Marin Independent Journal
Elected officials must help solve post office mess
The seemingly sudden closure of the Bolinas Post Office, a fixture in the oceanside town since the Civil War, creates a priority for Rep. Jared Huffman and Supervisor Dennis Rodoni to find a replacement.
In the latest development, residents and businesses with Bolinas P.O. boxes must go to Stinson Beach to pick up mail and packages. That's a roundtrip of more than 20 miles. Many residents don't have home delivery and relied on the bank of post office boxes that, for more than 60 years, could be accessed at 20 Brighton Ave.
For now, people with Bolinas P.O. boxes can pick it up in Stinson Beach after 1 p.m. Monday through Friday. It's not the end of the world, but it is a hassle.
The closure, which USPS says is “temporary,” is the result of a dispute with the landlord of the post office. The two parted ways over needed repairs, especially the flooring.

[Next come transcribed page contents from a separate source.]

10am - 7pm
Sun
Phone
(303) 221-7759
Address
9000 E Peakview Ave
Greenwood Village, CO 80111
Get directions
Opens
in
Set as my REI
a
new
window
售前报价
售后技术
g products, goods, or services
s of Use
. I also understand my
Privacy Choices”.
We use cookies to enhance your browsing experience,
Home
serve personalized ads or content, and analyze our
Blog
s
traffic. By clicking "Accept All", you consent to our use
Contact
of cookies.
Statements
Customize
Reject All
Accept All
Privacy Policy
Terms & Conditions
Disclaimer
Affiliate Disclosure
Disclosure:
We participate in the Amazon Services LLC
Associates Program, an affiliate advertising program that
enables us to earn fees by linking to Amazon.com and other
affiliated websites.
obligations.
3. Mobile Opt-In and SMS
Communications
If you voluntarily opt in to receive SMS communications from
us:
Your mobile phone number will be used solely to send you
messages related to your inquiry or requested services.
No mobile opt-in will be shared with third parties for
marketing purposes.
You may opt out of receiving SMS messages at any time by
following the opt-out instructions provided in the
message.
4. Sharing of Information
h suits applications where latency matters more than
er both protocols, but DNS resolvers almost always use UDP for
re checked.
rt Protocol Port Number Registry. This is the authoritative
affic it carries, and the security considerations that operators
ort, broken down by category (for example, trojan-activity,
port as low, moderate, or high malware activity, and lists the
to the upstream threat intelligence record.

“This is a temporary measure until other quarters can be secured while seeking a long-term facility,” USPS reported in its press release.

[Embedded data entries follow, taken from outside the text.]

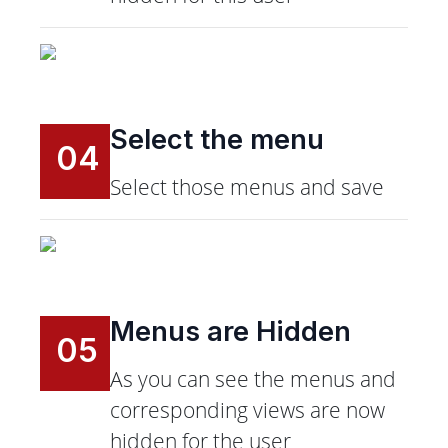
Select the menu
04
Select those menus and save
Menus are Hidden
05
As you can see the menus and
corresponding views are now
hidden for the user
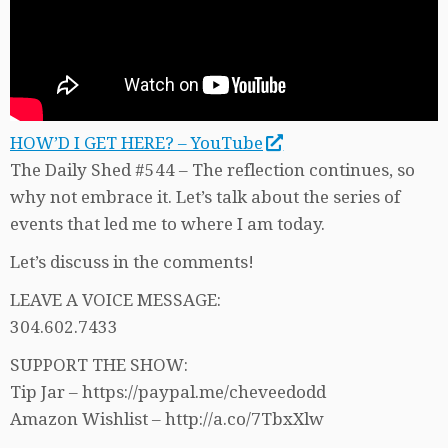
HOW’D I GET HERE? – YouTube
The Daily Shed #544 – The reflection continues, so
why not embrace it. Let’s talk about the series of
events that led me to where I am today.
Let’s discuss in the comments!
LEAVE A VOICE MESSAGE:
304.602.7433
SUPPORT THE SHOW:
Tip Jar – https://paypal.me/cheveedodd
Amazon Wishlist – http://a.co/7TbxXlw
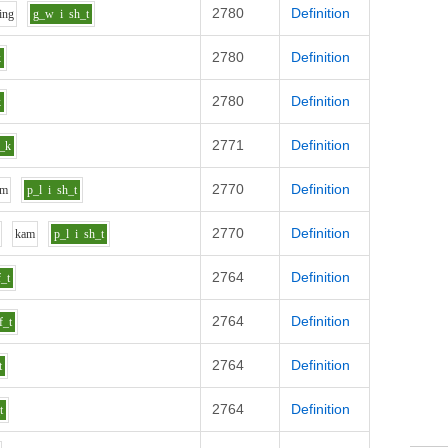
2780
Definition
i
ng
g_w
i
sh_t
2780
Definition
k
2780
Definition
k
2771
Definition
_k
2770
Definition
m
p_l
i
sh_t
2770
Definition
k
a
m
p_l
i
sh_t
2764
Definition
f_t
2764
Definition
f_t
2764
Definition
t
2764
Definition
t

Still, the change came as a surprise to many locals. For many it's a community hub.
According to one local historian, Bolinas has had its own post office since 1863.
Whether the landlord/tenant fallout can be resolved is unknown, but the post office's closure and ensuring a smooth transition for the public was upended by the brief notice provided — four days.

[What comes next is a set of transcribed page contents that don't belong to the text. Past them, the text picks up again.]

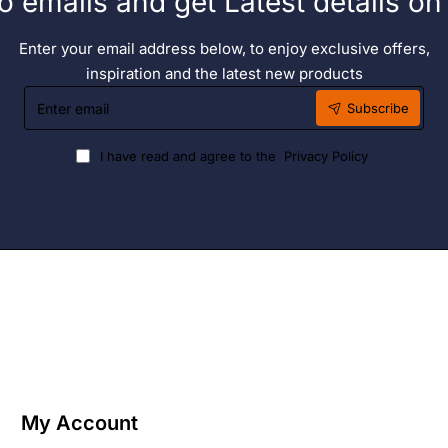
o emails and get Latest details o
Enter your email address below, to enjoy exclusive offers,
inspiration and the latest new products
Enter
Subscribe
email
I have read and agree to the
Privacy Policy
My Account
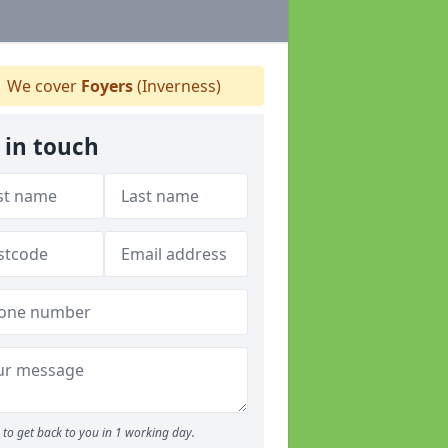
We cover
Foyers
(Inverness)
 in touch
to get back to you in 1 working day.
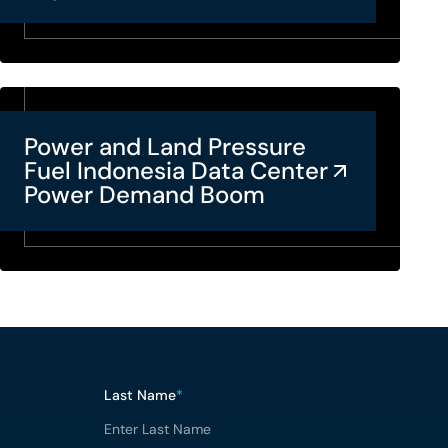
Power and Land Pressure
Fuel Indonesia Data Center
Power Demand Boom
Last Name
*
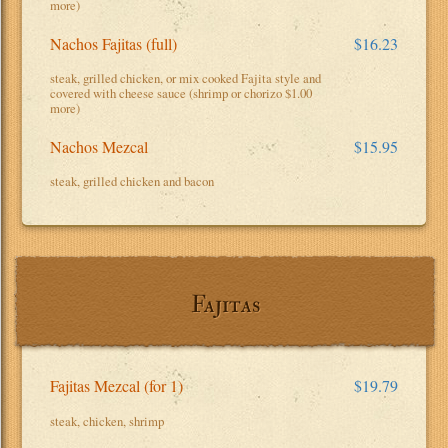
more)
Nachos Fajitas (full)
$16.23
steak, grilled chicken, or mix cooked Fajita style and
covered with cheese sauce (shrimp or chorizo $1.00
more)
Nachos Mezcal
$15.95
steak, grilled chicken and bacon
Fajitas
Fajitas Mezcal (for 1)
$19.79
steak, chicken, shrimp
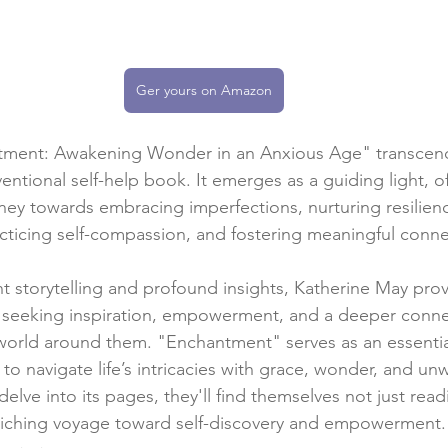
Ger yours on Amazon
tment: Awakening Wonder in an Anxious Age" transcend
entional self-help book. It emerges as a guiding light, 
rney towards embracing imperfections, nurturing resilienc
racticing self-compassion, and fostering meaningful conne
 storytelling and profound insights, Katherine May prov
eeking inspiration, empowerment, and a deeper connec
world around them. "Enchantment" serves as an essenti
navigate life’s intricacies with grace, wonder, and un
lve into its pages, they'll find themselves not just rea
iching voyage toward self-discovery and empowerment.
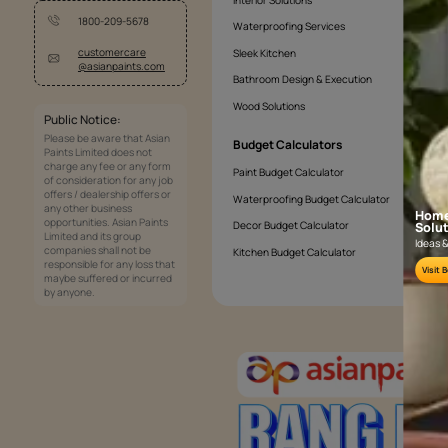
Services
Painting Services
Interior Solutions
1800-209-5678
Waterproofing Services
customercare
Sleek Kitchen
@asianpaints.com
Bathroom Design & Execution
Wood Solutions
Public Notice:
Please be aware that Asian
Budget Calculators
Paints Limited does not
charge any fee or any form
Paint Budget Calculator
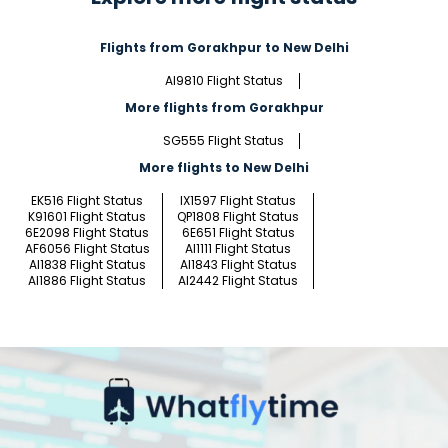
Flights from Gorakhpur to New Delhi
AI9810 Flight Status
More flights from Gorakhpur
SG555 Flight Status
More flights to New Delhi
EK516 Flight Status
IX1597 Flight Status
K91601 Flight Status
QP1808 Flight Status
6E2098 Flight Status
6E651 Flight Status
AF6056 Flight Status
AI1111 Flight Status
AI1838 Flight Status
AI1843 Flight Status
AI1886 Flight Status
AI2442 Flight Status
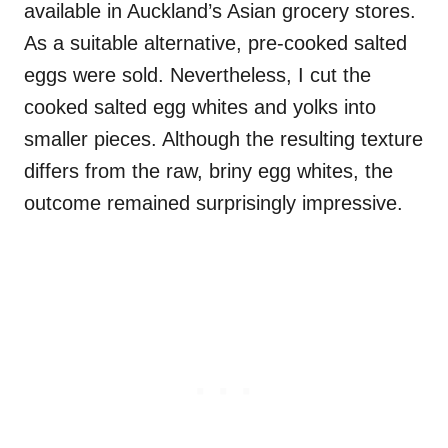
available in Auckland’s Asian grocery stores.
As a suitable alternative, pre-cooked salted
eggs were sold. Nevertheless, I cut the
cooked salted egg whites and yolks into
smaller pieces. Although the resulting texture
differs from the raw, briny egg whites, the
outcome remained surprisingly impressive.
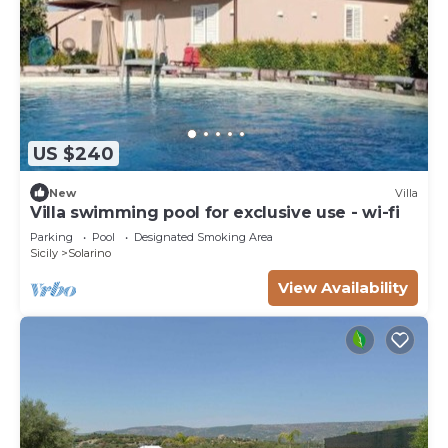
US $240
New
Villa
Villa swimming pool for exclusive use - wi-fi
Parking
Pool
Designated Smoking Area
Sicily
Solarino
View Availability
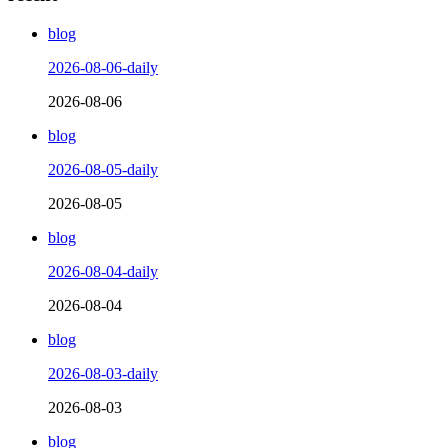
blog
2026-08-06-daily
2026-08-06
blog
2026-08-05-daily
2026-08-05
blog
2026-08-04-daily
2026-08-04
blog
2026-08-03-daily
2026-08-03
blog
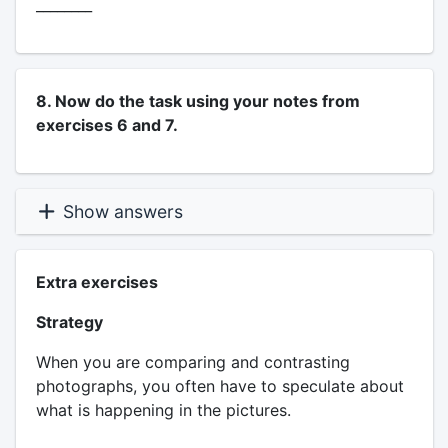
________
8. Now do the task using your notes from
exercises 6 and 7.
Show answers
Extra exercises
Strategy
When you are comparing and contrasting
photographs, you often have to speculate about
what is happening in the pictures.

There also was little communication between the post office and the public.
Huffman, Marin's congressman, and Rodoni need to get involved and keep pressure on the post office to find a new location — or resolve its differences with the landlord, who is also trying to sell the building.
Their problem-solving involvement could help uphold the USPS statement that the interruption will be temporary.
It also could help assure the community that something is being done about it.
Having gotten such short notice from the post office, some are understandably worried about how long “temporary” will be.
An online petition has already got more than 1,200 signatures, impressive for a town of only 1,500 people.
Even finding a temporary location, such as bringing in a portable building, would meet the obvious need for postal services until a permanent location can be found.
Having USPS as a lessee sounds pretty attractive — a reliable, rent-paying tenant that can draw local customers to other nearby shops and restaurants.
The petition drive is a reflection of a strong community consensus that people in town want assurances that temporary doesn't turn into permanent.
Huffman and Rodoni can help bring together stakeholders to help allay that concern, open better communication between the post office and its Bolinas customers and give the 94924 community the local postal services it has relied on for more than 160 years.